_PROBLEM TO WORK ON_. Reproduce the rows below word for word, starting at the line that contains "What is the difference" and ending with the last line of the rows.

_SUPPLIED INFORMATION_.
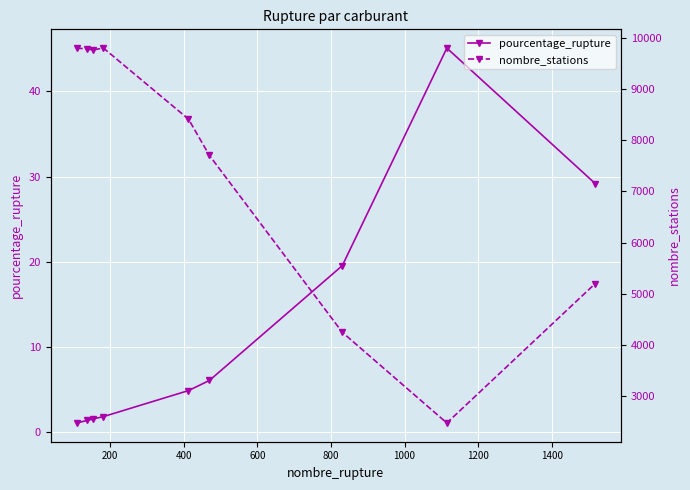

True or false: pourcentage_rupture has more than 2 interior local peaks.

False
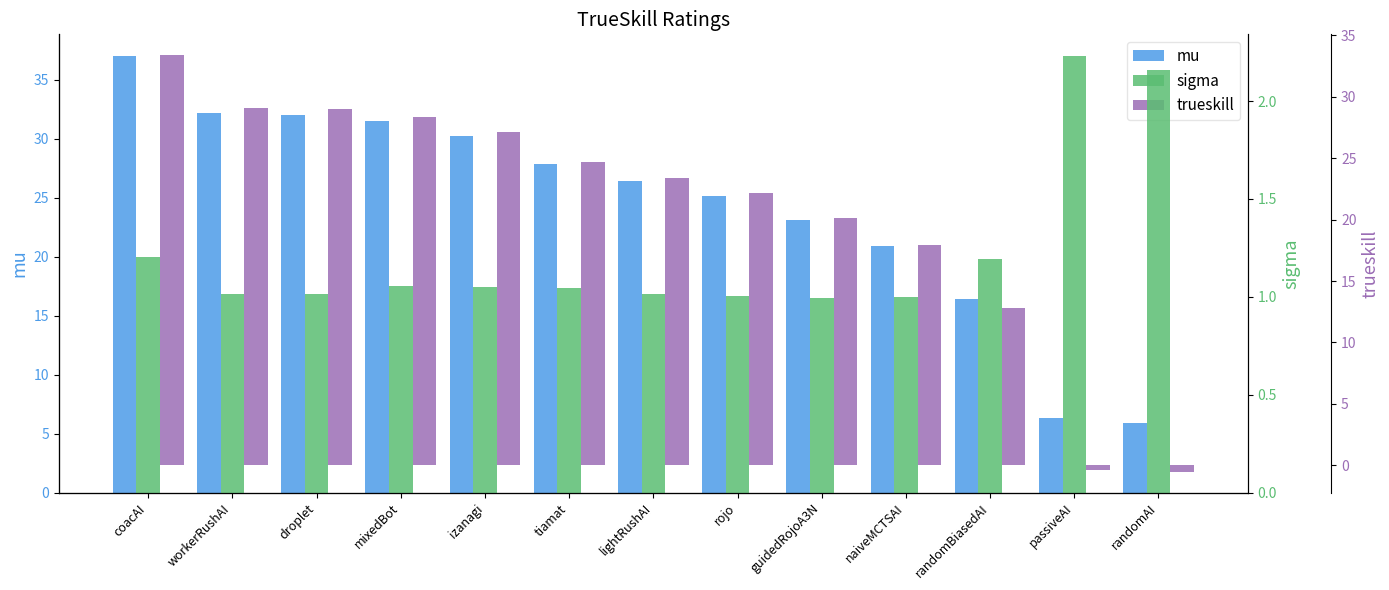

What is the highest value of the sigma series?

2.2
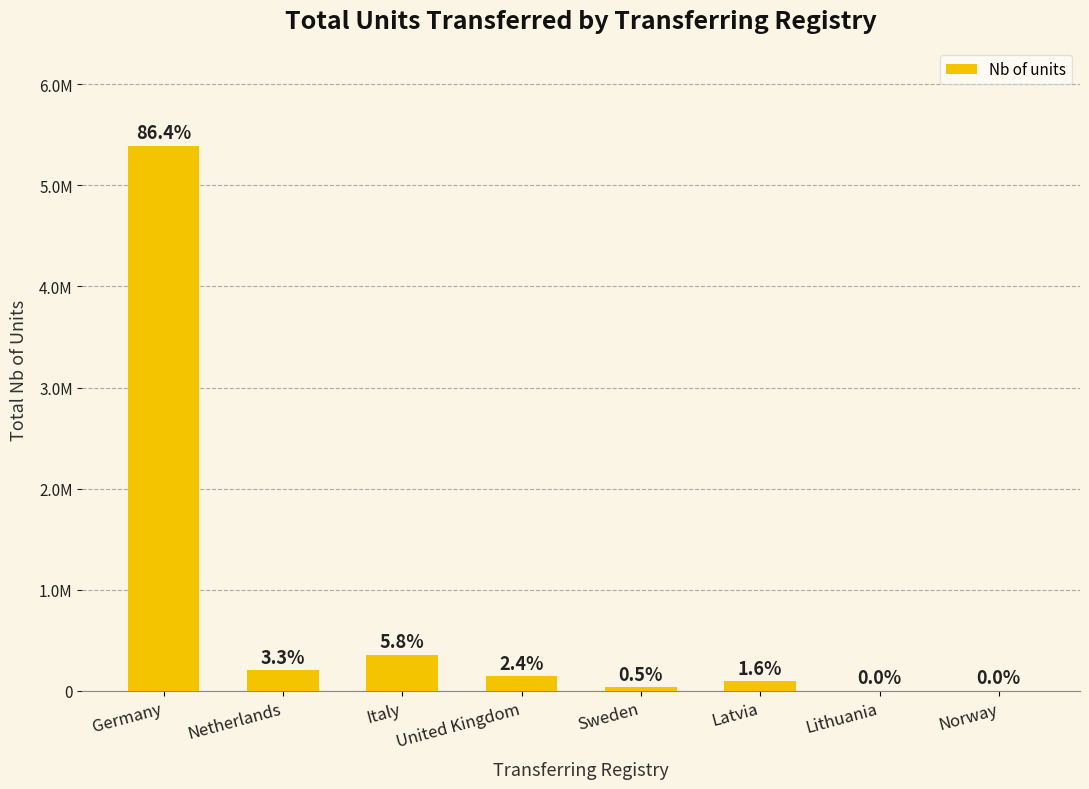

Are the bars horizontal?

No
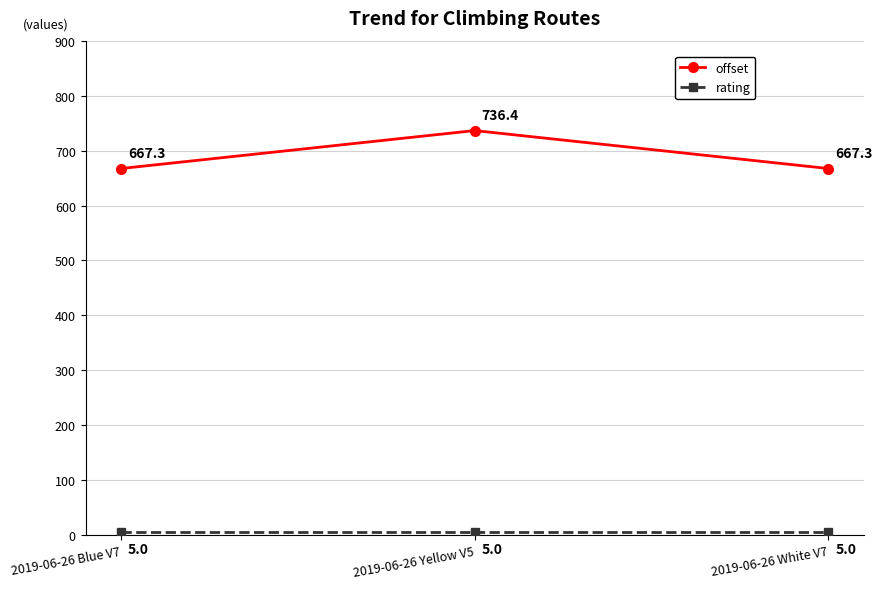

What is the difference between the offset values at 2019-06-26 Yellow V5 and 2019-06-26 White V7?

69.1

_ANSWER_.
What is the difference between the offset values at 2019-06-26 Yellow V5 and 2019-06-26 White V7?

69.1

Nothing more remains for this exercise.